─── Excerpt provided ───

Implementing Discrete Cosine Transform Using Python

December 04, 2016 | 18 Minute Read

Introduction
Python Implementation
Testing the Code

Introduction

Discrete Cosine Transform (DCT) is one of the methods that transform an image in space-domain to its corresponding frequency-domain. The transformed image can also be returned back to its original format by using the inverse DCT. Discrete Fourier Transform (DFT) is a complex type of transform. That is, the output of DFT is a matrix of complex numbers having both the real and imaginary parts (cosine and sine). However, we may need to change the image only to its corresponding real-number transformation. So, DCT is the one that computes only the real (cosine) part of the transformation while keeping the similar format as the DFT.

Let the size of an input image be NxN.

The general formula for Forward DCT is:

$\begin{align} C(u,v) = \tau(u,v)\sum_{x=0}^{N-1}\sum_{y=0}^{N-1}f(x,y) cos(\frac{(2x+1)}{2N}u\pi)cos(\frac{(2y+1)}{2N}v\pi) \; where \; u,v=0,1,2,...N-1 \end{align}$

$\hspace{7cm} \tau(u, v) = \frac{1}{N}$ for u=0, v=0

$\hspace{8.25cm}=\frac{2}{N}$ for otherwise

The forward DCT kernel is: $\begin{align} g(x,y,u,v) = \tau(u,v)\sum_{x=0}^{N-1}\sum_{y=0}^{N-1} cos(\frac{(2x+1)}{2N}u\pi)cos(\frac{(2y+1)}{2N}v\pi) \end{align}$

Similarly, the Inverse DCT is: $\begin{align} f(x,y) = \sum_{u=0}^{N-1}\sum_{v=0}^{N-1}\tau(u,v)C(u,v) cos(\frac{(2x+1)}{2N}u\pi)cos(\frac{(2y+1)}{2N}v\pi) \; where \; x,y=0,1,2,...N-1 \end{align}$

In the next section, the forward DCT will be implemented in python. It will be tested with real images. Finally, its running time will be computed and visualized by using multiple images having different images.

───

● Your tasks:
1. For each statement below, say whether it agrees with the article on the discrete cosine transform. Answer yes or no, and quote the words from the article that decide it. (a) The output of the DFT contains both real and imaginary parts. (b) The input image is taken to have size NxM. (c) The next section implements the inverse DCT in Python.
2. List every section heading in the table of contents at the top of the article on the discrete cosine transform.
3. Carry on the article on the discrete cosine transform from the point where it stops.

─── Record set ───

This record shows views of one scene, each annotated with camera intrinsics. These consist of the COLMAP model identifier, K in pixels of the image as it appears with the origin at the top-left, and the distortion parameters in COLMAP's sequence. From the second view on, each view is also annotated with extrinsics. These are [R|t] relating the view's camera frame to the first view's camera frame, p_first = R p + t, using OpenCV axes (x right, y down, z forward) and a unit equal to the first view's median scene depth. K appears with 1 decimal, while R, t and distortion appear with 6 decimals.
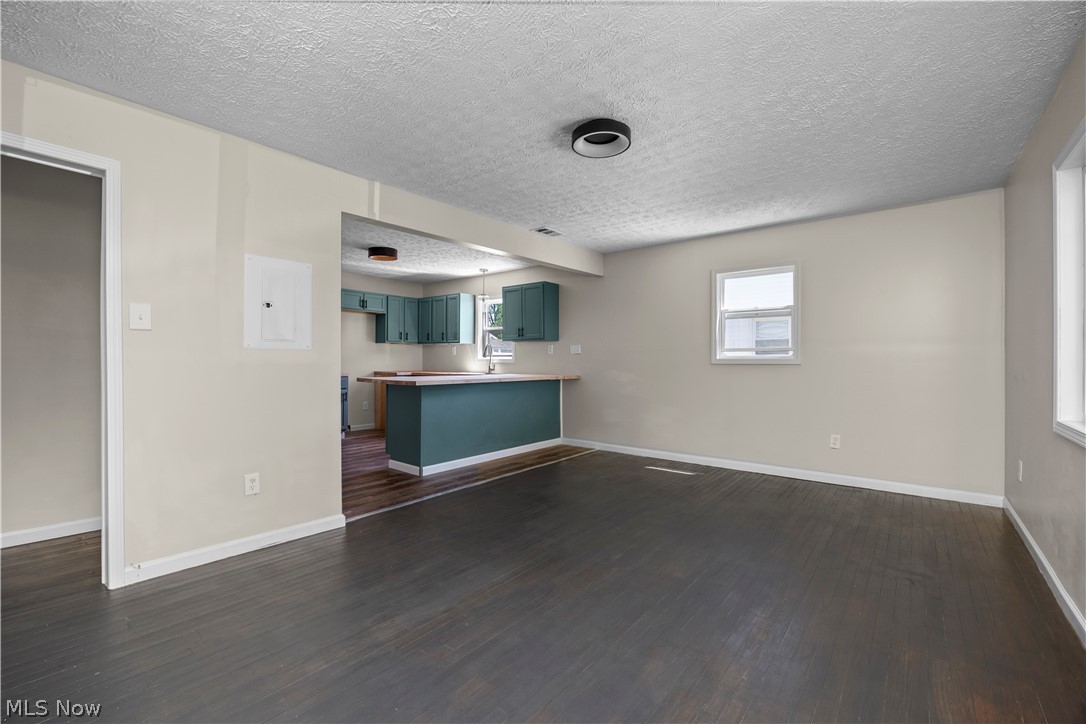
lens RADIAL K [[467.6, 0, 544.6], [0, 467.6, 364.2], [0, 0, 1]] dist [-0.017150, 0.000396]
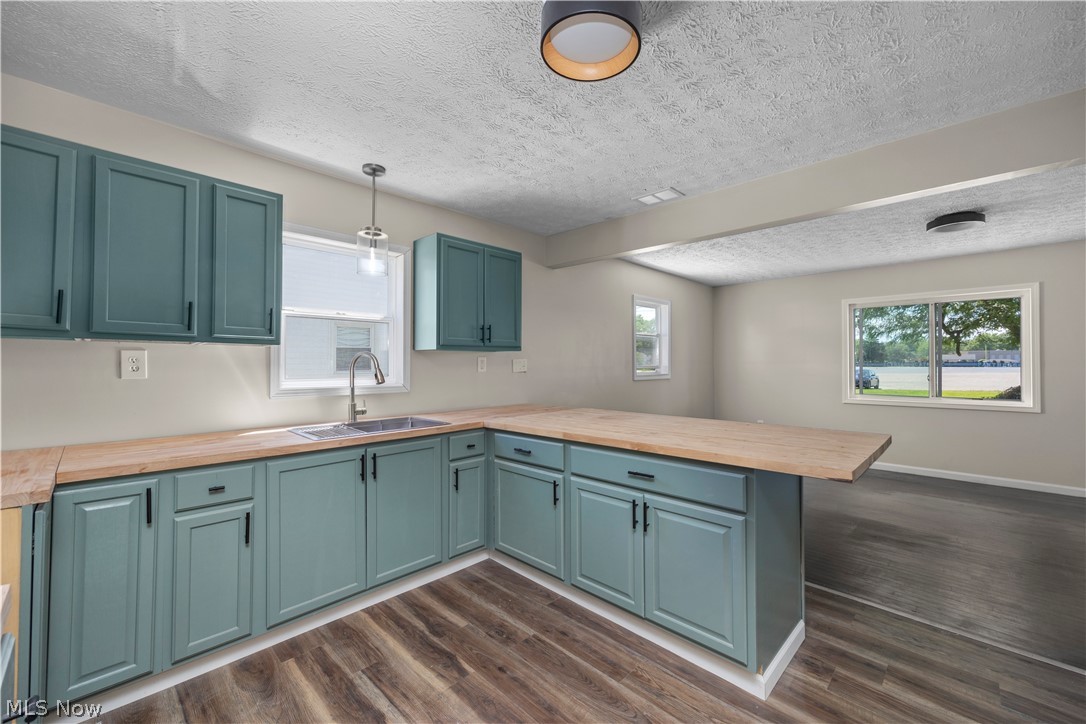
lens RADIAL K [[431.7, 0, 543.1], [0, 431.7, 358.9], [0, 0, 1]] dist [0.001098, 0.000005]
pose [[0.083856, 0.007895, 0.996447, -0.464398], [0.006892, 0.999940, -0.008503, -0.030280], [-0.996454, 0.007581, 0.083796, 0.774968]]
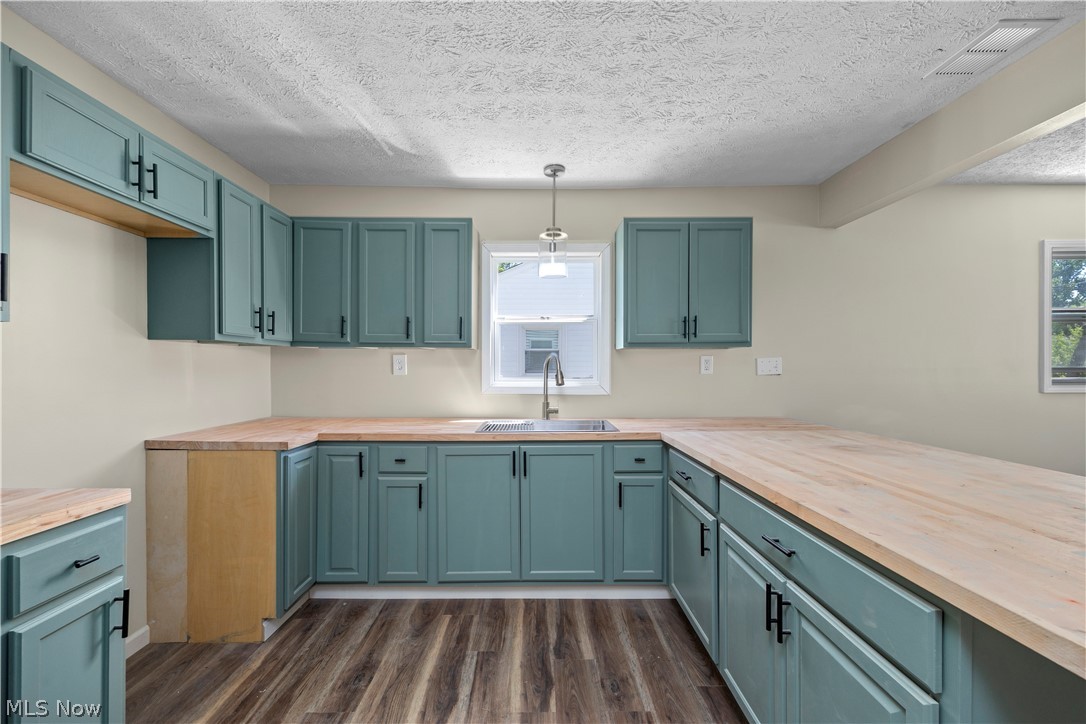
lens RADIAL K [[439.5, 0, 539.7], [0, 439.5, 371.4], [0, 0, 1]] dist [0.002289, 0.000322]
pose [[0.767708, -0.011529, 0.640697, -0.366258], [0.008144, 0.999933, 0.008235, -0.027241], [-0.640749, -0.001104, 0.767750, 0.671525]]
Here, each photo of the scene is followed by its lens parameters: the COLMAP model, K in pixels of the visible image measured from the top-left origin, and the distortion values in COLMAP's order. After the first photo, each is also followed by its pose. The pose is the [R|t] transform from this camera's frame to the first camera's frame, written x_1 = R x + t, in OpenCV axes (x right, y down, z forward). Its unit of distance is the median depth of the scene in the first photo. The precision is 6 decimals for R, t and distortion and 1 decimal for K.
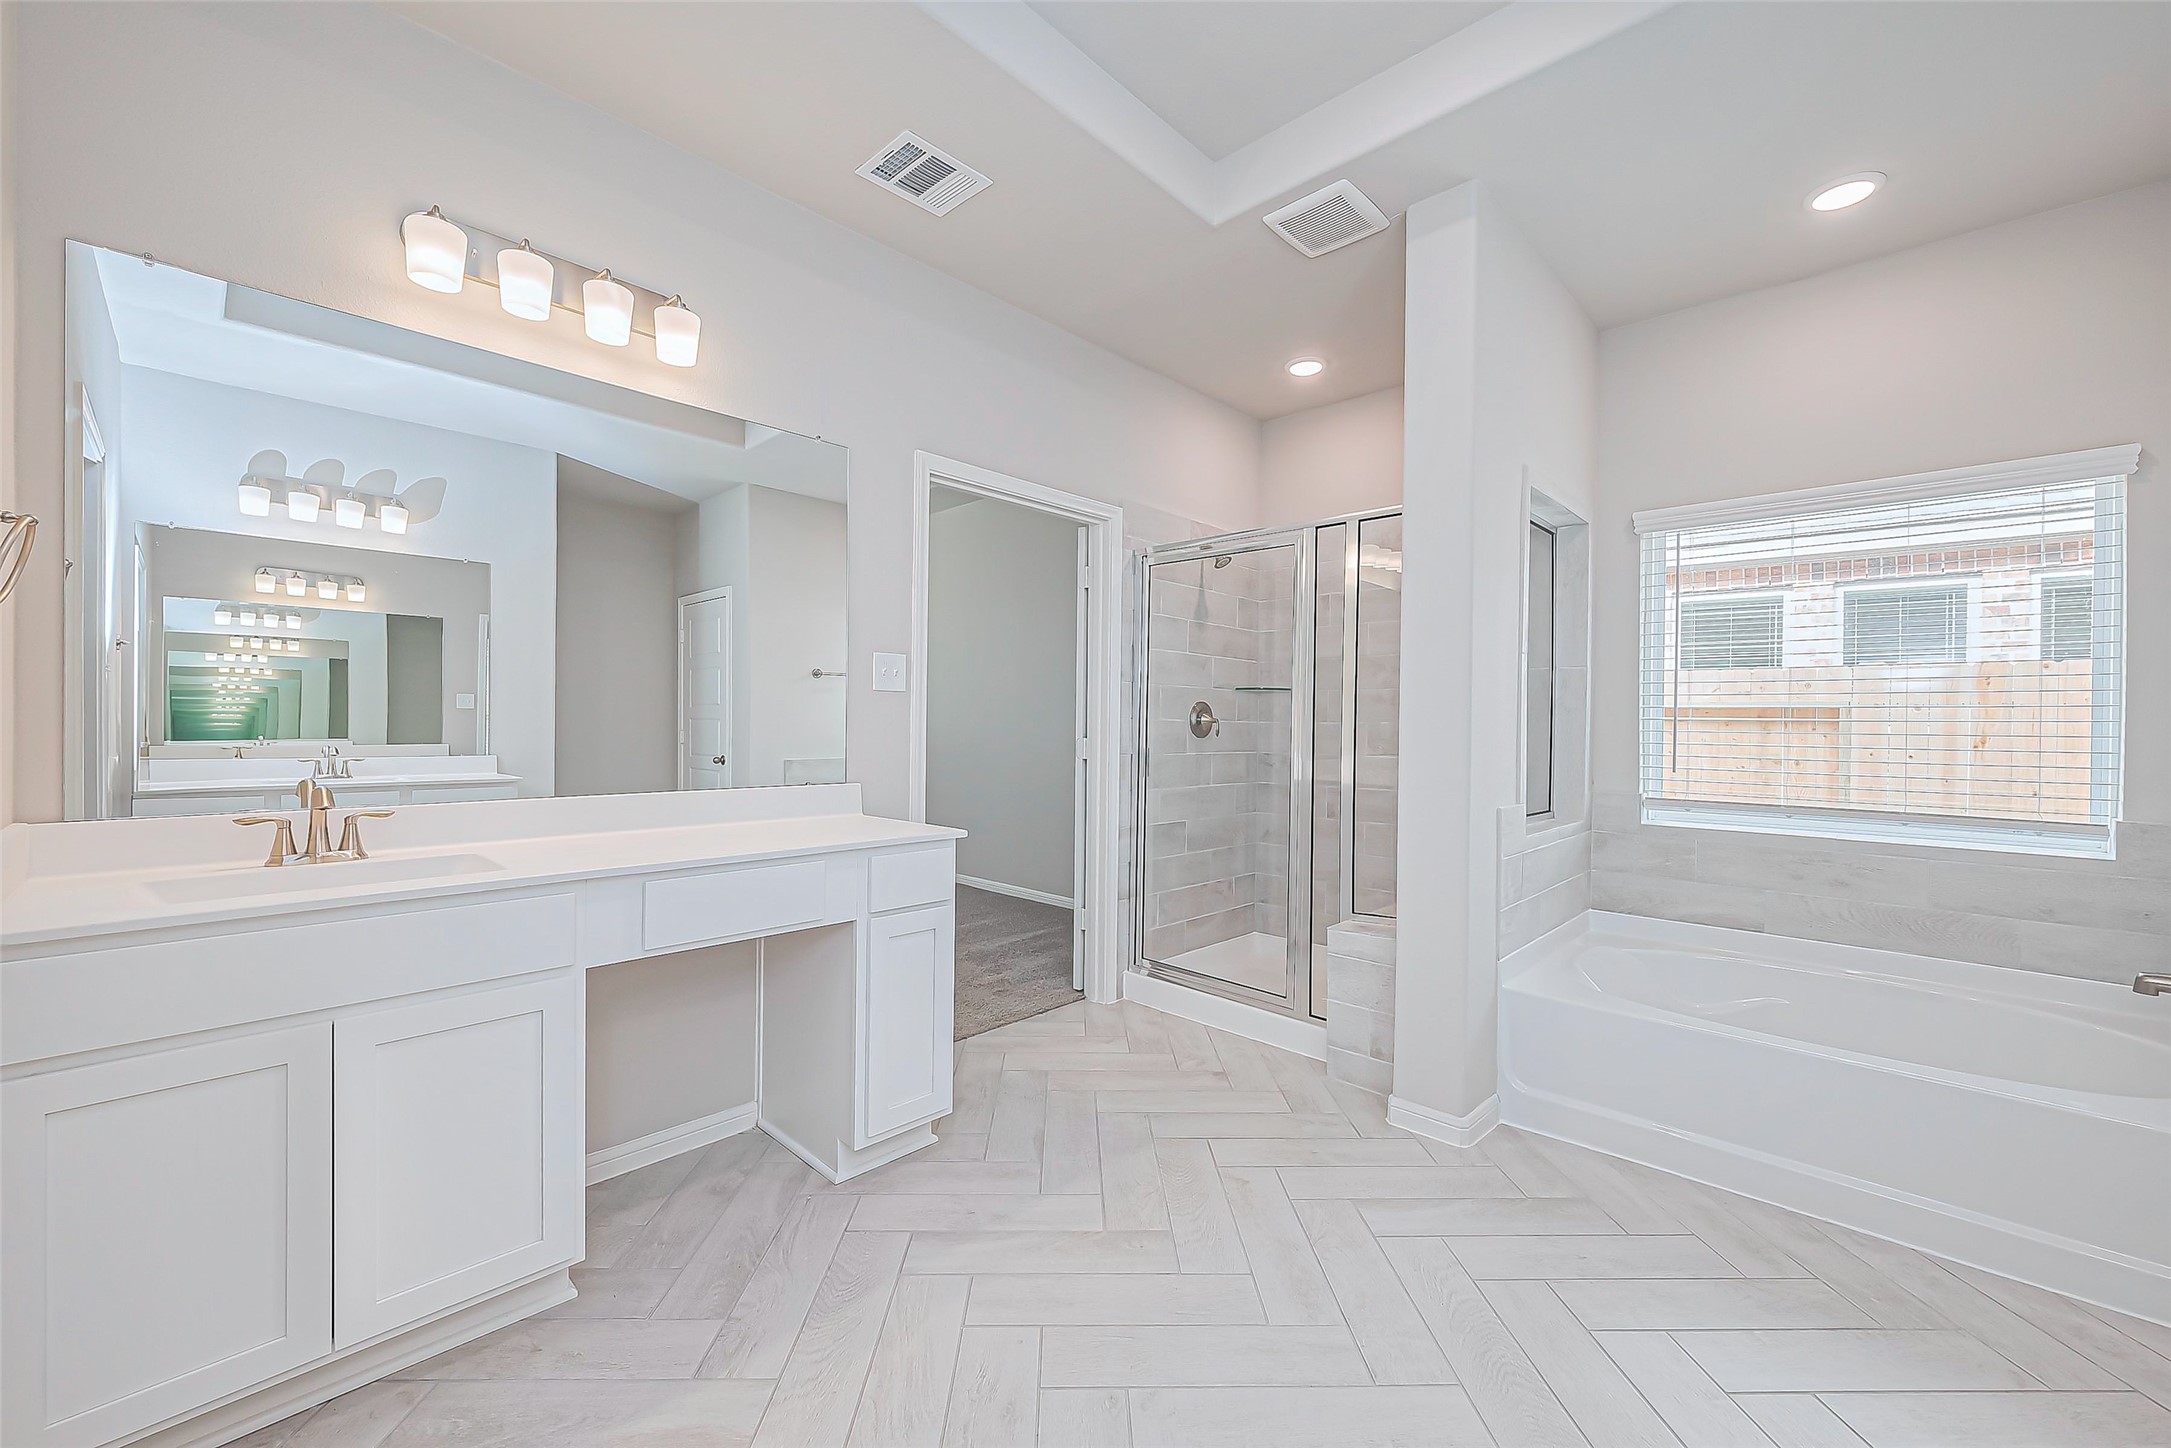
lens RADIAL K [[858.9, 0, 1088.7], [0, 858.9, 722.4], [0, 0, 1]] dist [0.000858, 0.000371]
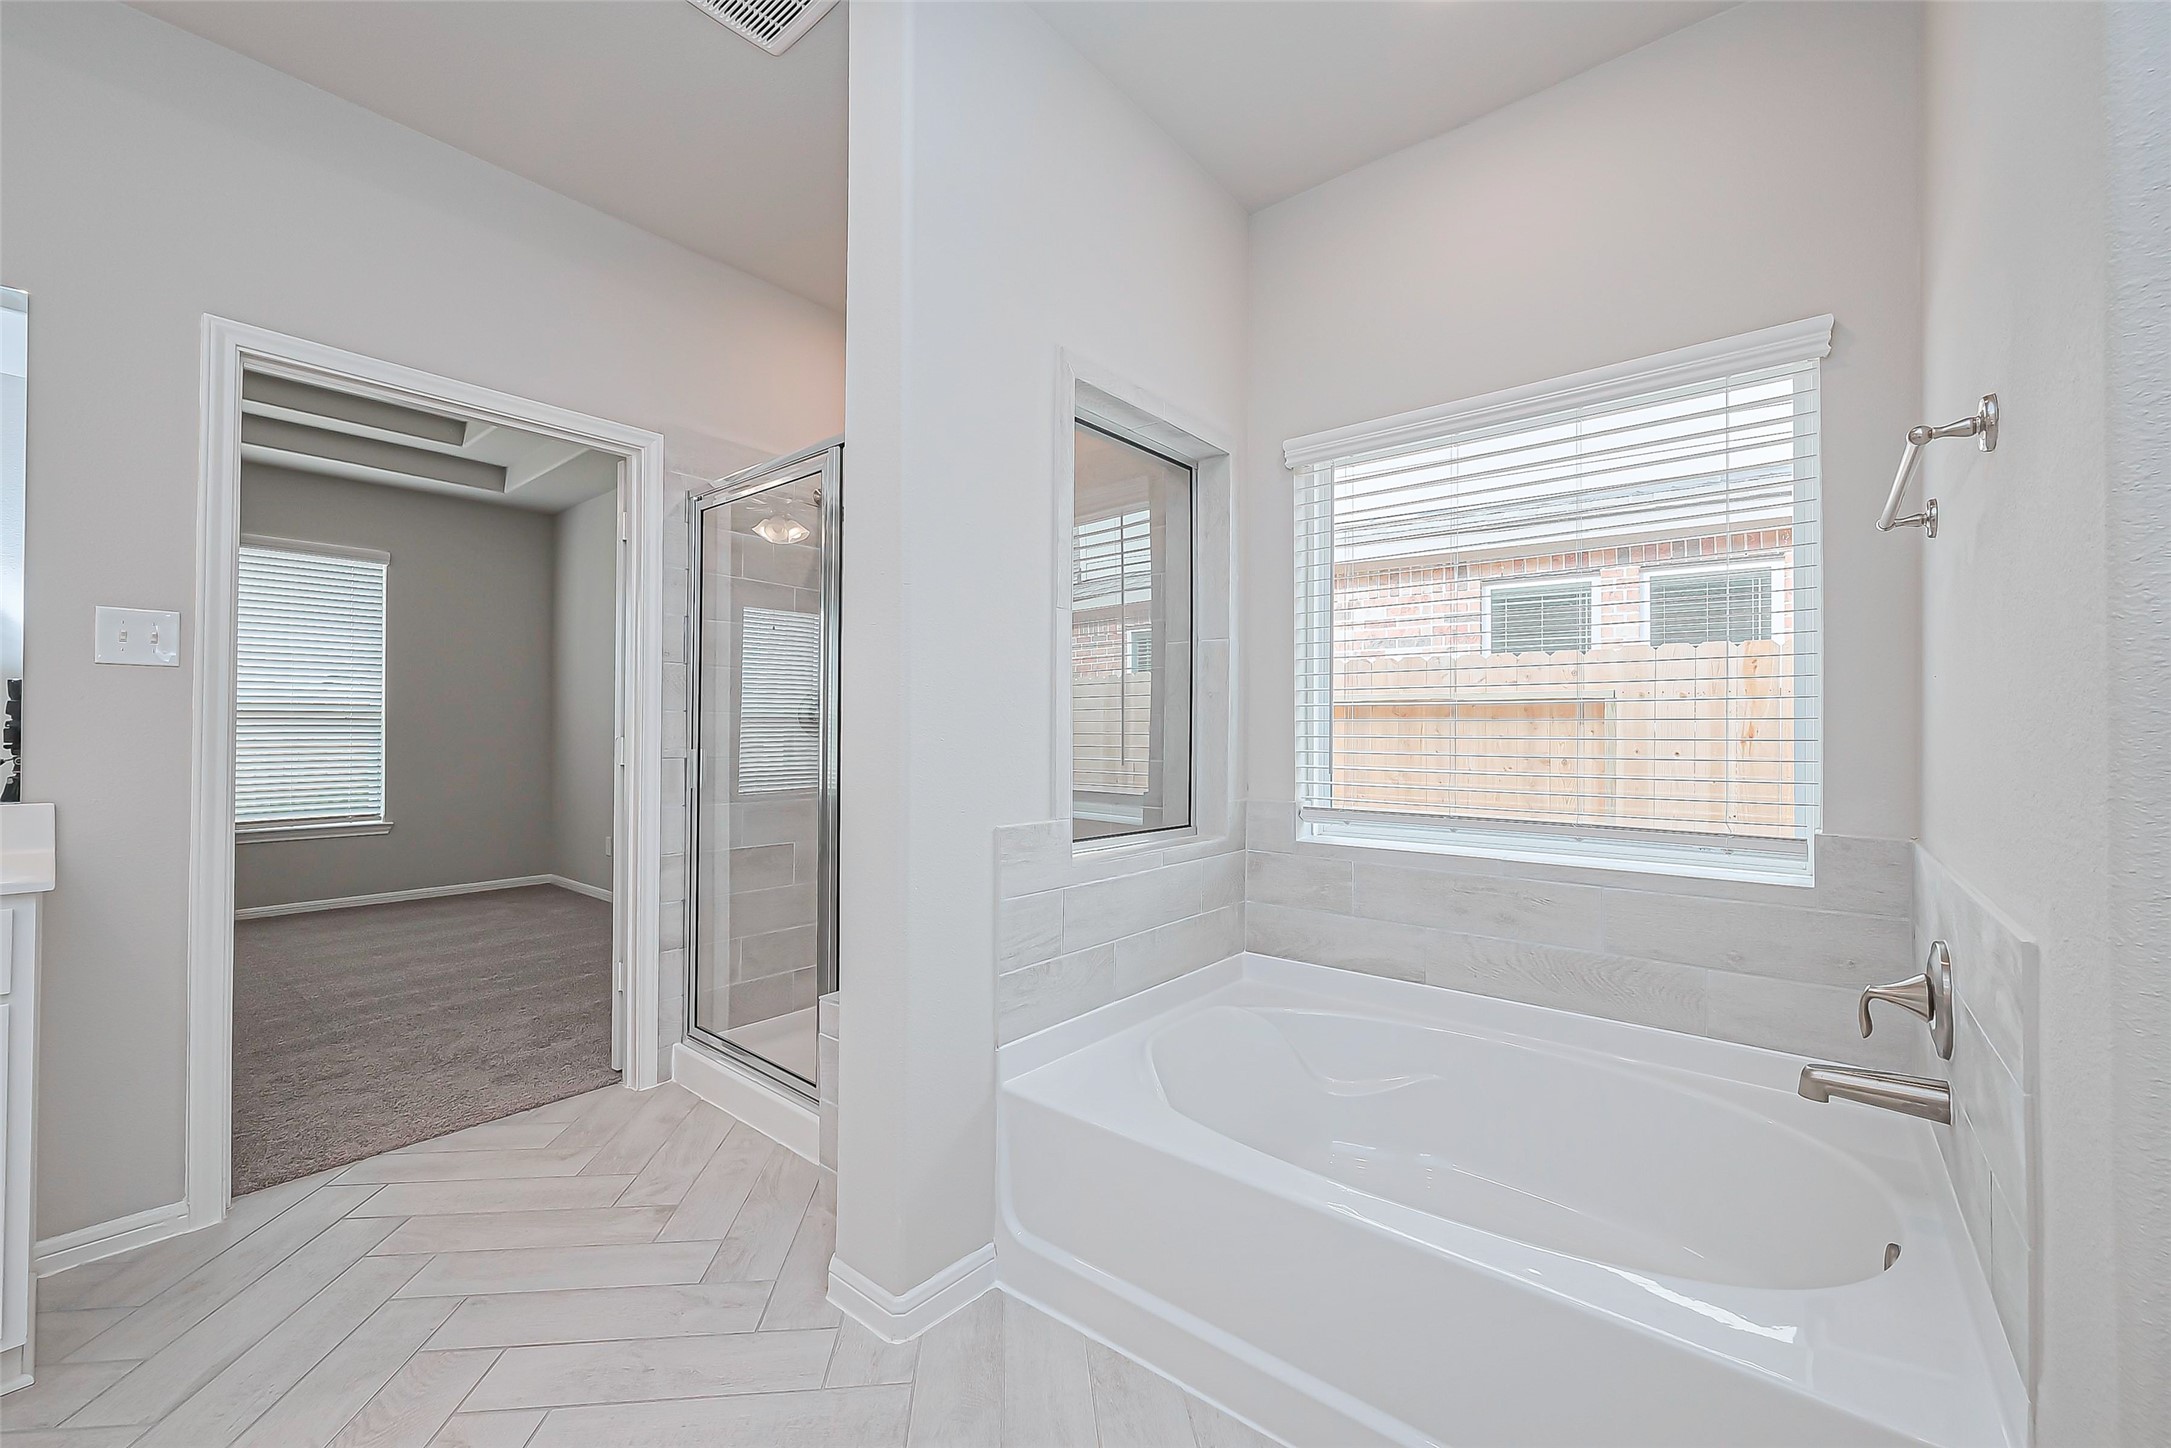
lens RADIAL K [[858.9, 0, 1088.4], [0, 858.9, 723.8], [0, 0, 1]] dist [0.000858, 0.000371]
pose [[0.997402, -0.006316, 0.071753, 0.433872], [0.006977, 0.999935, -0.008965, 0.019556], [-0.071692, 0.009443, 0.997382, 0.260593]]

───

● Answers given:
1.
(a) Yes: "the output of DFT is a matrix of complex numbers having both the real and imaginary parts (cosine and sine)"
(b) No: "Let the size of an input image be NxN."
(c) No: "In the next section, the forward DCT will be implemented in python."

2.
Introduction
Python Implementation
Testing the Code

3.
Python Implementation

First of all, let’s import the necessary python libraries

import numpy as np

import matplotlib.pyplot as plt
%matplotlib inline

#import matplotlib.image as img
import PIL.Image as Image 

import math
import cmath

import time

import csv

from numpy import binary_repr

The functions below implement the common image handling

def generateBlackAndWhiteSquareImage(imgSize):
    """
    Generates a square-sized black and white image with a given input size.

    Parameters
    ----------
    imgSize : int
        Input number that stores the dimension of the square image to be generated.

    Returns
    -------
    imge : ndarray
        The generated black and white square image.
    """

    #Creating a matrix with a given size where all the stored values are only zeros (for initialization)
    imge = np.zeros([imgSize, imgSize], dtype=int)

    #Starting and ending indices of the white part of the image.
    ind1 = imgSize/4
    ind2 = ind1 + (imgSize/2)

    #Make a part of the image as white (255)
    imge[ind1:ind2, ind1:ind2] = np.ones([imgSize/2, imgSize/2], dtype=int)*255

    #return the resulting image
    return imge
    
def generateImagesWithResizedWhite(imge):
    """
    Generates images with the same size as the original but with a resized white part of them.
    """

    N = imge.shape[0]

    imges = []
    i = N/2
    while i >= 4:
        j = (N - i)/2

        #Starting and ending indices for the white part.
        indx1 = j
        indx2 = j+i

        #Draw the image.
        imgeNew = np.zeros([N, N],dtype=int)
        imgeNew[indx1:indx2, indx1:indx2] = np.ones([i, i], dtype=int)*255

        #Add the image to the list.
        imges.append(imgeNew)

        i = i/2

    return imges

def resizeImage(imge, newSize):        
    """
    Reduces the size of the given image.

    Parameters
    ----------
    imge : ndarray
        Input array that stores the image to be resized.

    Returns
    -------
    newSize : int
        The size of the newly generated image.
    """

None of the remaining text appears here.